*REQUEST*:
Return the data below exactly as given, except for the images.

######

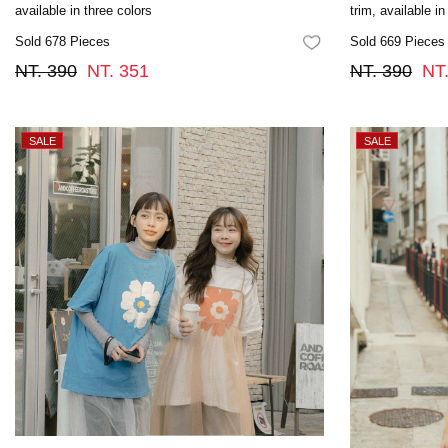
available in three colors
trim, available in
Sold 678 Pieces
Sold 669 Pieces
FAVORITES
NT. 390
NT. 351
NT. 390
NT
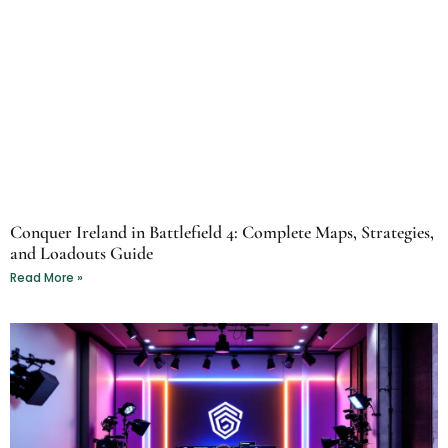
Conquer Ireland in Battlefield 4: Complete Maps, Strategies,
and Loadouts Guide
Read More »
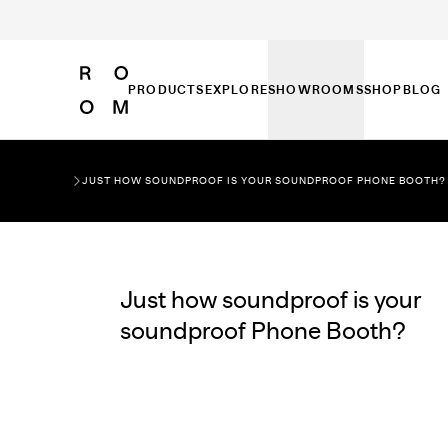
PRODUCTS
EXPLORE
SHOWROOMS
SHOP
BLOG
JUST HOW SOUNDPROOF IS YOUR SOUNDPROOF PHONE BOOTH?
Just how soundproof is your
soundproof Phone Booth?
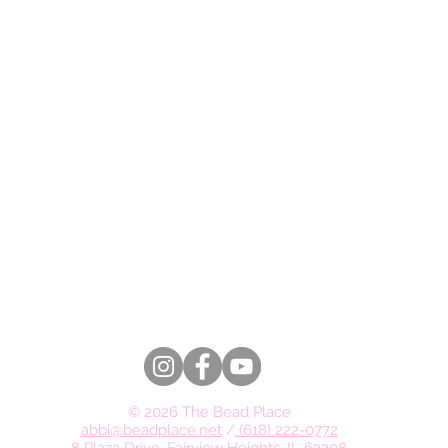
© 2026 The Bead Place
abbi@beadplace.net
/
(618) 222-0772
8 Plaza Drive, Fairview Heights, IL 62208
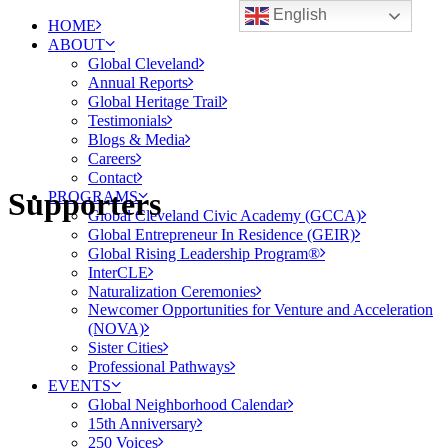
English
HOME
ABOUT
Global Cleveland
Annual Reports
Global Heritage Trail
Testimonials
Blogs & Media
Careers
Contact
Supporters
PROGRAMS
Global Cleveland Civic Academy (GCCA)
Global Entrepreneur In Residence (GEIR)
Global Rising Leadership Program®
InterCLE
Naturalization Ceremonies
Newcomer Opportunities for Venture and Acceleration
(NOVA)
Sister Cities
Professional Pathways
EVENTS
Global Neighborhood Calendar
15th Anniversary
250 Voices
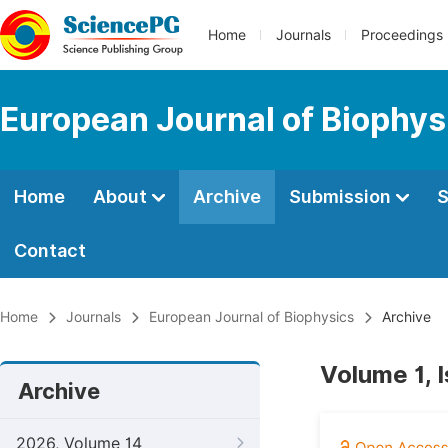
Home
Journals
Proceedings
European Journal of Biophys
Home
About
Archive
Submission
S
Contact
Home
Journals
European Journal of Biophysics
Archive
Volume 1, 
Archive
2026, Volume 14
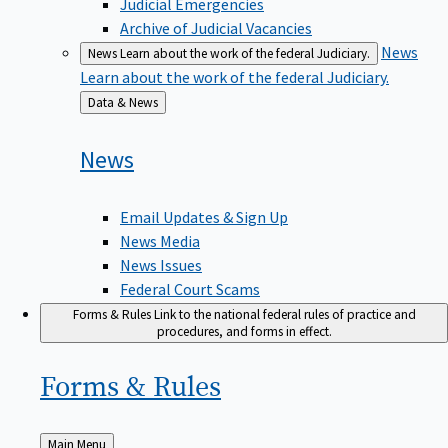
Judicial Emergencies
Archive of Judicial Vacancies
News
News
Learn about the work of the federal Judiciary.
Learn about the work of the federal Judiciary.
Back
Data & News
to
News
Email Updates & Sign Up
News Media
News Issues
Federal Court Scams
Forms & Rules
Link to the national federal rules of practice and
procedures, and forms in effect.
Forms &
Rules
Back
Main Menu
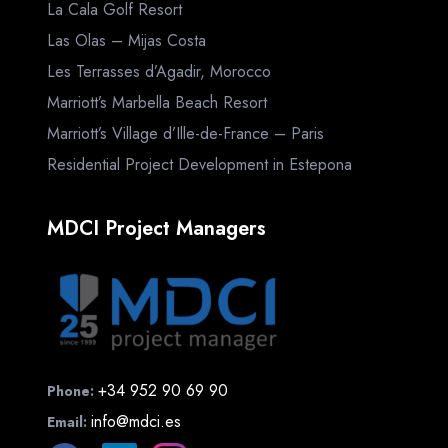
La Cala Golf Resort
Las Olas – Mijas Costa
Les Terrasses d’Agadir, Morocco
Marriott’s Marbella Beach Resort
Marriott’s Village d’Ille-de-France – Paris
Residential Project Development in Estepona
MDCI Project Managers
+34 952 90 69 90
Phone:
info@mdci.es
Email:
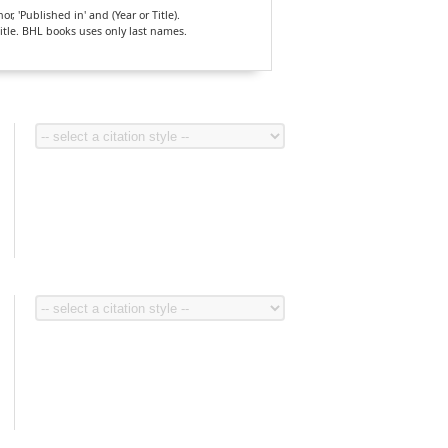
, 'Published in' and (Year or Title).
Title. BHL books uses only last names.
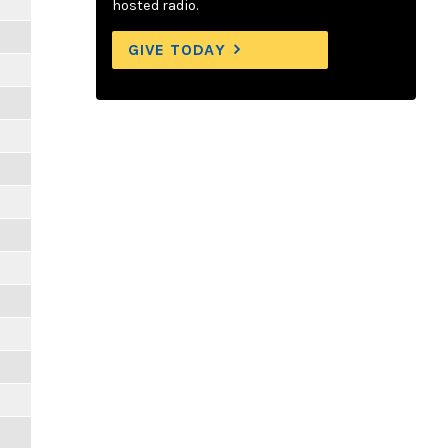
hosted radio.
GIVE TODAY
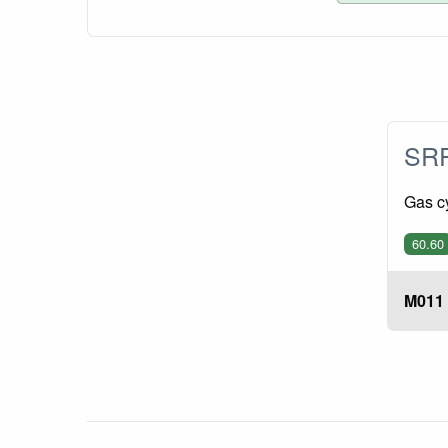
SRP
Gas c
60.60
M011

######

*EXERCISE OUTPUT*:
available in three colors
trim, available in
Sold 678 Pieces
Sold 669 Pieces
FAVORITES
NT. 390
NT. 351
NT. 390
NT
Conquer Ireland in Battlefield 4: Complete Maps, Strategies,
and Loadouts Guide
Read More »
PRODUCTS
EXPLORE
SHOWROOMS
SHOP
BLOG
JUST HOW SOUNDPROOF IS YOUR SOUNDPROOF PHONE BOOTH?
Just how soundproof is your
soundproof Phone Booth?
© 2026 The Bead Place
abbi@beadplace.net
/
(618) 222-0772
8 Plaza Drive, Fairview Heights, IL 62208
English
HOME
ABOUT
Global Cleveland
Annual Reports
Global Heritage Trail
Testimonials
Blogs & Media
Careers
Contact
Supporters
PROGRAMS
Global Cleveland Civic Academy (GCCA)
Global Entrepreneur In Residence (GEIR)
Global Rising Leadership Program®
InterCLE
Naturalization Ceremonies
Newcomer Opportunities for Venture and Acceleration
(NOVA)
Sister Cities
Professional Pathways
EVENTS
Global Neighborhood Calendar
15th Anniversary
250 Voices
Home
Journals
Proceedings
European Journal of Biophys
Home
About
Archive
Submission
S
Contact
Home
Journals
European Journal of Biophysics
Archive
Volume 1, 
Archive
2026, Volume 14
Judicial Emergencies
Archive of Judicial Vacancies
News
News
Learn about the work of the federal Judiciary.
Learn about the work of the federal Judiciary.
Back
Data & News
to
News
Email Updates & Sign Up
News Media
News Issues
Federal Court Scams
Forms & Rules
Link to the national federal rules of practice and
procedures, and forms in effect.
Forms &
Rules
Back
Main Menu
La Cala Golf Resort
Las Olas – Mijas Costa
Les Terrasses d’Agadir, Morocco
Marriott’s Marbella Beach Resort
Marriott’s Village d’Ille-de-France – Paris
Residential Project Development in Estepona
MDCI Project Managers
+34 952 90 69 90
Phone:
info@mdci.es
Email:
, 'Published in' and (Year or Title).
Title. BHL books uses only last names.
hosted radio.
GIVE TODAY
SRP
Gas c
60.60
M011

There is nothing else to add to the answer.